Codecs
Home ▸ API Reference ▸ Codecs
The xigt.codecs
package contains modules (currently only one:
XigtXml) for reading and writing Xigt corpora.
Corpora using the [Xigt Data Model](Data Model) can be stored losslessly in a Xigt serialization format. Alternatively, corpora in another format can be imported into the Xigt data model or Xigt corpora can be exported to other formats, but information may be lost in the process.
While currently there is only the XML format, it is possible to
implement a non-XML format, e.g. in JSON or
something else. Codecs should generally follow Python's
pickle API and implement
load()
, loads()
, dump()
, and dumps()
functions.
XigtXML is the canonical format for encoding Xigt data.

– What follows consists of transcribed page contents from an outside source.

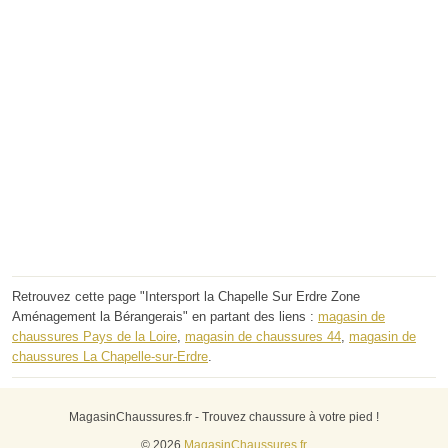
Retrouvez cette page "Intersport la Chapelle Sur Erdre Zone
Aménagement la Bérangerais" en partant des liens :
magasin de
chaussures Pays de la Loire
,
magasin de chaussures 44
,
magasin de
chaussures La Chapelle-sur-Erdre
.
MagasinChaussures.fr - Trouvez chaussure à votre pied !
© 2026
MagasinChaussures.fr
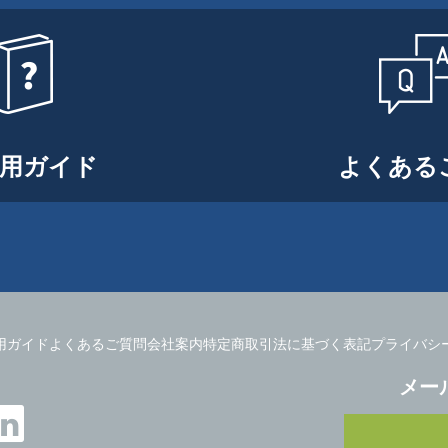
用ガイド
よくある
用ガイド
よくあるご質問
会社案内
特定商取引法に基づく表記
プライバシ
メー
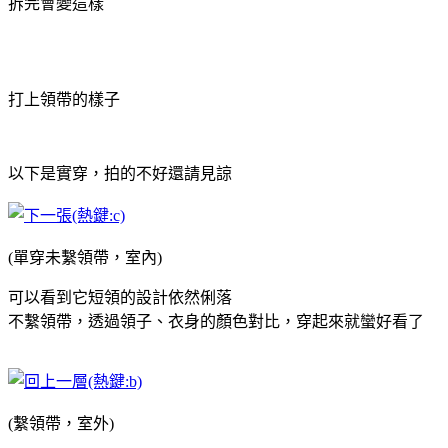
拆完會變這樣
打上領帶的樣子
以下是實穿，拍的不好還請見諒
(單穿未繫領帶，室內)
可以看到它短領的設計依然俐落
不繫領帶，透過領子、衣身的顏色對比，穿起來就蠻好看了
(繫領帶，室外)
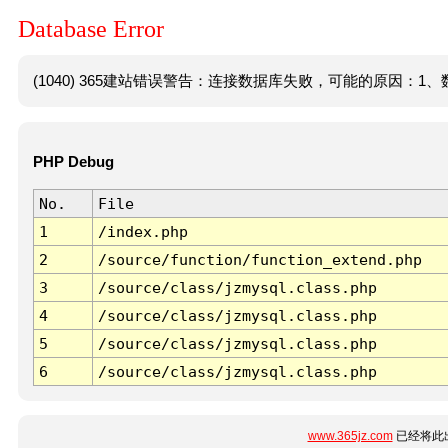
Database Error
(1040) 365建站错误警告：连接数据库失败，可能的原因：1、数
PHP Debug
No.
File
1
/index.php
2
/source/function/function_extend.php
3
/source/class/jzmysql.class.php
4
/source/class/jzmysql.class.php
5
/source/class/jzmysql.class.php
6
/source/class/jzmysql.class.php
www.365jz.com
已经将此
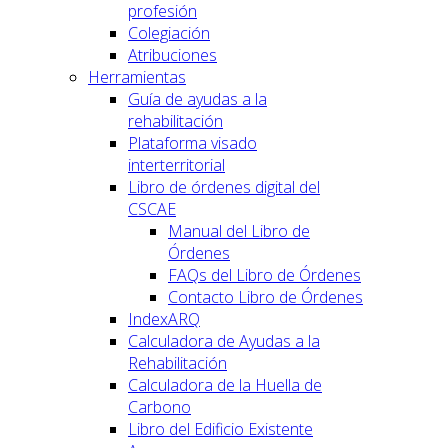
profesión
Colegiación
Atribuciones
Herramientas
Guía de ayudas a la
rehabilitación
Plataforma visado
interterritorial
Libro de órdenes digital del
CSCAE
Manual del Libro de
Órdenes
FAQs del Libro de Órdenes
Contacto Libro de Órdenes
IndexARQ
Calculadora de Ayudas a la
Rehabilitación
Calculadora de la Huella de
Carbono
Libro del Edificio Existente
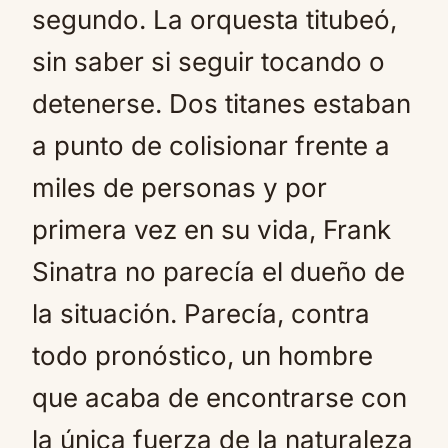
segundo. La orquesta titubeó,
sin saber si seguir tocando o
detenerse. Dos titanes estaban
a punto de colisionar frente a
miles de personas y por
primera vez en su vida, Frank
Sinatra no parecía el dueño de
la situación. Parecía, contra
todo pronóstico, un hombre
que acaba de encontrarse con
la única fuerza de la naturaleza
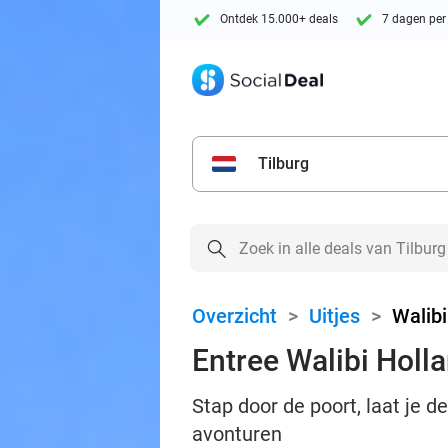
Ontdek 15.000+ deals
7 dagen per
Tilburg
Overzicht
>
Uitjes
>
Walibi
Entree Walibi Holl
Stap door de poort, laat je d
avonturen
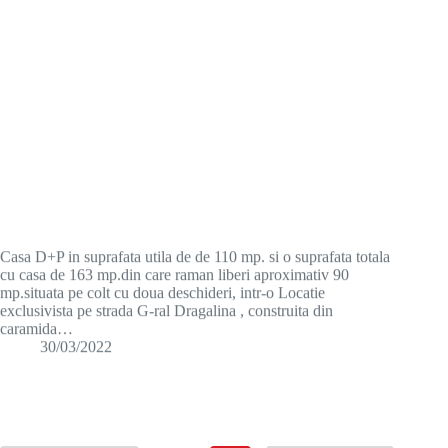
Casa D+P in suprafata utila de de 110 mp. si o suprafata totala
cu casa de 163 mp.din care raman liberi aproximativ 90
mp.situata pe colt cu doua deschideri, intr-o Locatie
exclusivista pe strada G-ral Dragalina , construita din
caramida…
30/03/2022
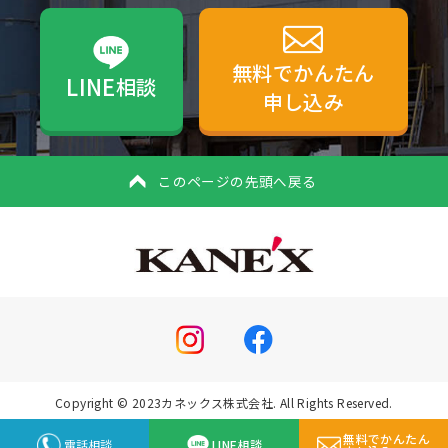
無料でかんたん
LINE
相談
申し込み
このページの先頭へ戻る
Copyright © 2023カネックス株式会社. All Rights Reserved.
無料でかんたん
電話相談
LINE相談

XigtXML data can be loaded from a file on disk or streamed (e.g. through a pipeline). The load() function is able to read a corpus incrementally, which can be useful for very large files.
# codecs.xigtxml.load(fh, mode='full')
Return a XigtCorpus loaded from the file object fh, which could be from
a file on disk, or a stream like sys.stdin
. The optional mode parameter
determines how the file will be loaded, with possible values as follows:
mode | description |
---|---|
full |
load the entire corpus into memory |
incremental |
load one Igt upon iteration and store it in memory |
transient |
load one Igt upon iteration, but don't store it |
Both the incremental and transient modes allow code to begin working with Igts as soon as they are read. The transient mode does not keep the loaded Igts in memory after it has read them, so you can read through an entire corpus with near-constant memory usage.
# codecs.xigtxml.loads(s)
Return a XigtCorpus loaded from the string s. Otherwise this is the same as load() with the default mode='full' parameter.
# codecs.xigtxml.dump(fh, xc, encoding='utf-8', indent=2)
Write the XigtCorpus xc to the file object fh, which could be a file
on disk, or a stream like sys.stdout
. The optional encoding parameter
determines the character encoding to use for the data and, for all values
except unicode
, outputs an XML encoding declaration (e.g.
<?xml version="1.0" encoding="utf-8"?>
).
The optional parameter indent determines if the XML is to be pretty-printed.
Any non-zero integer value will result in newlines after each element.
The default value of 2 indents each level by two spaces. All levels are
de-indented by 2 spaces (regardless of any non-zero value of indent) so that
<igt>
elements begin at column 0 for the default case. For example, when
indent is 4, the <igt>
elements begin at column 2, <tier>
elements
begin at column 6, etc.
# codecs.xigtxml.dumps(xc, encoding='unicode', indent=2)
Return a string representation of the XigtCorpus xc. The default
encoding is unicode
, which means an XML encoding declaration will not be
printed. Otherwise, this is similar to dump().